Cultural differences may aggravate communication problems with physicians unfamiliar with FGM practices. Women may be accustomed to more pain, not realizing it is associated with the condition. Physicians may not understand the cultural importance some people place on the procedure. Some women may request that FGM be performed on their daughters. In the United States, any medically unnecessary procedure on the genitals cannot be performed on girls under the age of 18. Any initial procedure cannot be performed on adult women. However, resewing an infibulation scar (reinfibulation) is permitted.

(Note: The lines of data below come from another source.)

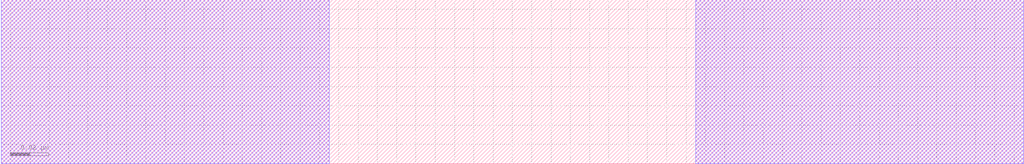
<source format=lef>
# Copyright 2020 The SkyWater PDK Authors
#
# Licensed under the Apache License, Version 2.0 (the "License");
# you may not use this file except in compliance with the License.
# You may obtain a copy of the License at
#
#     https://www.apache.org/licenses/LICENSE-2.0
#
# Unless required by applicable law or agreed to in writing, software
# distributed under the License is distributed on an "AS IS" BASIS,
# WITHOUT WARRANTIES OR CONDITIONS OF ANY KIND, either express or implied.
# See the License for the specific language governing permissions and
# limitations under the License.
#
# SPDX-License-Identifier: Apache-2.0

VERSION 5.7 ;
  NOWIREEXTENSIONATPIN ON ;
  DIVIDERCHAR "/" ;
  BUSBITCHARS "[]" ;
MACRO sky130_fd_bd_sram__sram_dp_horstrap_mcon
  CLASS BLOCK ;
  FOREIGN sky130_fd_bd_sram__sram_dp_horstrap_mcon ;
  ORIGIN -1.475000  0.000000 ;
  SIZE  0.530000 BY  0.085000 ;
  OBS
    LAYER li1 ;
      RECT 1.475000 0.000000 1.645000 0.085000 ;
      RECT 1.835000 0.000000 2.005000 0.085000 ;
    LAYER met1 ;
      RECT 1.475000 0.000000 1.645000 0.085000 ;
      RECT 1.835000 0.000000 2.005000 0.085000 ;
  END
END sky130_fd_bd_sram__sram_dp_horstrap_mcon
END LIBRARY

</source>
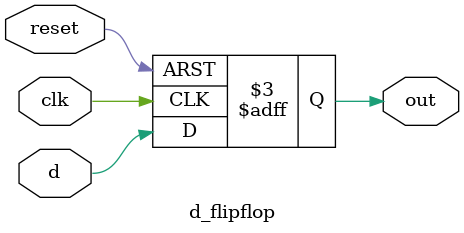
<source format=v>
module d_flipflop (
    input d , clk , reset ,
    output reg out
);

    always @(posedge clk or negedge reset) begin
        if (! reset)
            out <= 0;
        else 
            out <= d;

    end

endmodule
</source>
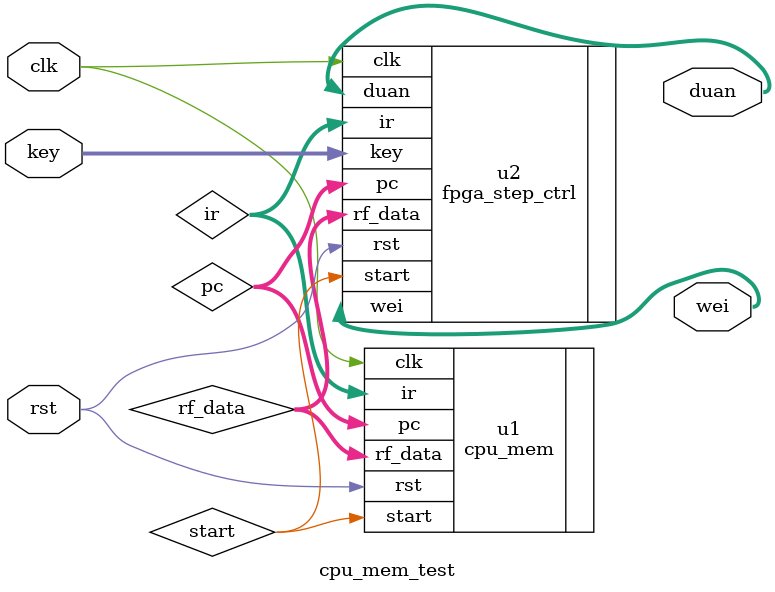
<source format=v>

module cpu_mem_test (
    input clk,rst,
    input [1:0] key,
    output [7:0] duan,
    output [3:0] wei
);
wire[39:0] rf_data;
wire[7:0] pc;
wire start;
wire[15:0] ir;

cpu_mem u1(
    .clk(clk),
    .rst(rst),
    .start(start),
    .rf_data(rf_data),
    .pc(pc),
    .ir(ir)
);

fpga_step_ctrl u2(
    .clk(clk),
    .rst(rst),
    .key(key),
    .start(start),
    .duan(duan),
    .wei(wei),
    .pc(pc),
    .ir(ir),
    .rf_data(rf_data)
);

endmodule //cpu_mem_test
</source>
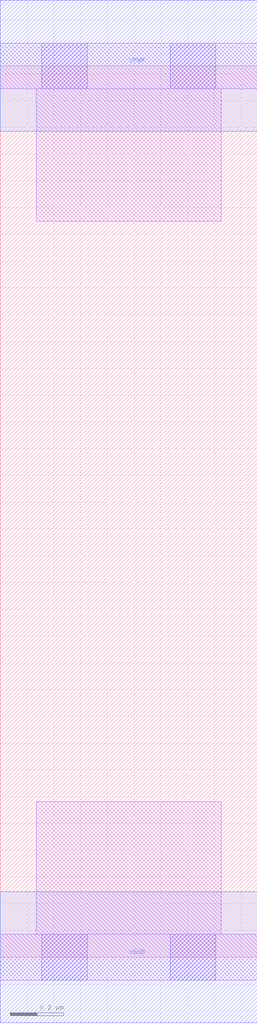
<source format=lef>
# Copyright 2020 The SkyWater PDK Authors
#
# Licensed under the Apache License, Version 2.0 (the "License");
# you may not use this file except in compliance with the License.
# You may obtain a copy of the License at
#
#     https://www.apache.org/licenses/LICENSE-2.0
#
# Unless required by applicable law or agreed to in writing, software
# distributed under the License is distributed on an "AS IS" BASIS,
# WITHOUT WARRANTIES OR CONDITIONS OF ANY KIND, either express or implied.
# See the License for the specific language governing permissions and
# limitations under the License.
#
# SPDX-License-Identifier: Apache-2.0

VERSION 5.7 ;
  NAMESCASESENSITIVE ON ;
  NOWIREEXTENSIONATPIN ON ;
  DIVIDERCHAR "/" ;
  BUSBITCHARS "[]" ;
UNITS
  DATABASE MICRONS 200 ;
END UNITS
MACRO sky130_fd_sc_hs__fill_diode_2
  CLASS BLOCK ;
  FOREIGN sky130_fd_sc_hs__fill_diode_2 ;
  ORIGIN  0.000000  0.000000 ;
  SIZE  0.960000 BY  3.330000 ;
  PIN VGND
    USE GROUND ;
    PORT
      LAYER met1 ;
        RECT 0.000000 -0.245000 0.960000 0.245000 ;
    END
  END VGND
  PIN VPWR
    USE POWER ;
    PORT
      LAYER met1 ;
        RECT 0.000000 3.085000 0.960000 3.575000 ;
    END
  END VPWR
  OBS
    LAYER li1 ;
      RECT 0.000000 -0.085000 0.960000 0.085000 ;
      RECT 0.000000  3.245000 0.960000 3.415000 ;
      RECT 0.135000  0.085000 0.825000 0.580000 ;
      RECT 0.135000  2.750000 0.825000 3.245000 ;
    LAYER mcon ;
      RECT 0.155000 -0.085000 0.325000 0.085000 ;
      RECT 0.155000  3.245000 0.325000 3.415000 ;
      RECT 0.635000 -0.085000 0.805000 0.085000 ;
      RECT 0.635000  3.245000 0.805000 3.415000 ;
  END
END sky130_fd_sc_hs__fill_diode_2

</source>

Questions for your doctor regarding FGM

Preparing questions in advance can help patients have more meaningful discussions with their physicians regarding their conditions. Patients may wish to ask their doctor or healthcare professional the following questions about female genital mutilation (FGM):

  1. Is FGM performed in the United States?
  2. Is the type of FGM that I have harmful for my reproductive health?
  3. What are my treatment options?
  4. How will my condition affect my sexual satisfaction?
  5. How can FGM affect my ability to become pregnant?
  6. Will I be able to deliver a child vaginally with my condition?
  7. How will my condition affect the delivery? Are there any risks involved for my baby or myself due to my FGM?
  8. Is surgery an option to change the appearance of my genitalia?
  9. Can you refer me to specialists that are familiar with FGM?
  10. Am I at greater risk for sexually transmitted diseases due to my FGM?
  11. Are there any emotional support groups for women with my condition?